> [PAGE EXTRACT]

►

Data is indeed accessed through structure mibTableHeaders - an extra chunk of RAM to allocate, which could be critical for some. For read data I either have to keep this in sync with data saved elsewhere, or pick up read requests and copy the data into the right place in the table. Either way this is a lot more code than filling in a few stub routines (a familiar concept from AWS). Similarly for SNMP writes, I have pick up that they've occurred, so I can trigger 'real world' actions. Digi suggest modifying the main code file generated by the MIB compiler.

This model also doesn't fit well with my system structure, since it expects SNMP to be fairly tightly bound in with the rest of the code. For me, SNMP is an option which many customers don't use (it's actually very inefficient for our type of equipment), so I have APIs to link the functional core with various means of remote access.

I tried implementing an existing MIB as a comparison.

◄

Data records
►

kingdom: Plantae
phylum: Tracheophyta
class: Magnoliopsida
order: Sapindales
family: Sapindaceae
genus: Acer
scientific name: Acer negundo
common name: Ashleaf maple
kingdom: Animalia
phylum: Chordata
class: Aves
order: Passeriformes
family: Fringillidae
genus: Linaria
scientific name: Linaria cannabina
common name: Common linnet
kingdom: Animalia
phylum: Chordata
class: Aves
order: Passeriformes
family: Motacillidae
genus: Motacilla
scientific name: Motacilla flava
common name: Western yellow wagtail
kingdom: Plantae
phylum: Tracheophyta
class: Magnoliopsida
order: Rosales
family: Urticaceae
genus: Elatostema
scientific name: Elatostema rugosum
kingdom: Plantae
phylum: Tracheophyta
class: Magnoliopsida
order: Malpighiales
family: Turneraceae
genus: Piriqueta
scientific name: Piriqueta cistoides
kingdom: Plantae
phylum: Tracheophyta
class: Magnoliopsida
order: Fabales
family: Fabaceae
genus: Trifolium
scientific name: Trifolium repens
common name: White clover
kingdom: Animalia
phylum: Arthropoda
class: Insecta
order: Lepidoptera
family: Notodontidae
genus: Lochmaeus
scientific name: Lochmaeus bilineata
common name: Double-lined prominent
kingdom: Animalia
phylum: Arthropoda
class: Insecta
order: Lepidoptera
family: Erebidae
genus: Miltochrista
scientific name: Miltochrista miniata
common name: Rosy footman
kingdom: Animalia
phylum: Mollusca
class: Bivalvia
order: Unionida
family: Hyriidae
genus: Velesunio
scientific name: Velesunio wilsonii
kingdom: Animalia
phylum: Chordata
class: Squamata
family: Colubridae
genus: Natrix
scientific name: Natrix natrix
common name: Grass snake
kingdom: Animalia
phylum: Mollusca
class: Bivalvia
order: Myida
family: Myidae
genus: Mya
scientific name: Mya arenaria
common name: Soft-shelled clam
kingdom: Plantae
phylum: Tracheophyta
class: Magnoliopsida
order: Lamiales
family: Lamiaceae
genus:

◄

> [TO BE DONE]
1: Put the listing's lines into a Markdown table with the columns Row and Line, giving each line a row number and skipping blank lines. Begin at the line that has "family: Erebidae" and stop after the final line of the listing.
2: Write what follows next in the passage on SNMP and the MIB compiler.

> [EXPECTED RESULTS]
1:
| Row | Line |
|---|---|
| 1 | family: Erebidae |
| 2 | genus: Miltochrista |
| 3 | scientific name: Miltochrista miniata |
| 4 | common name: Rosy footman |
| 5 | kingdom: Animalia |
| 6 | phylum: Mollusca |
| 7 | class: Bivalvia |
| 8 | order: Unionida |
| 9 | family: Hyriidae |
| 10 | genus: Velesunio |
| 11 | scientific name: Velesunio wilsonii |
| 12 | kingdom: Animalia |
| 13 | phylum: Chordata |
| 14 | class: Squamata |
| 15 | family: Colubridae |
| 16 | genus: Natrix |
| 17 | scientific name: Natrix natrix |
| 18 | common name: Grass snake |
| 19 | kingdom: Animalia |
| 20 | phylum: Mollusca |
| 21 | class: Bivalvia |
| 22 | order: Myida |
| 23 | family: Myidae |
| 24 | genus: Mya |
| 25 | scientific name: Mya arenaria |
| 26 | common name: Soft-shelled clam |
| 27 | kingdom: Plantae |
| 28 | phylum: Tracheophyta |
| 29 | class: Magnoliopsida |
| 30 | order: Lamiales |
| 31 | family: Lamiaceae |
| 32 | genus: |

2:
My existing file of completed stub routines (i.e. with the data access code added) is less than 600 lines.
The file I now have to modify to facilitate data access is more than 5000 lines long! And full of code which is of no relevance to the problem I have to solve. It also contains functionality I don't need - for example, where I use tables, their size is known at run-time and never changes, so I don't need the code to insert and delete rows.

Overall this change appears to be very much for the worse. There is also a substantial amount of work required to upgrade existing code. So I shall continue to use the 7.4 MIB compiler, despite its problems, until I hit some show-stopping bug.
answered Nov 15, 2011 by steved2 Seasoned Professional (151 points)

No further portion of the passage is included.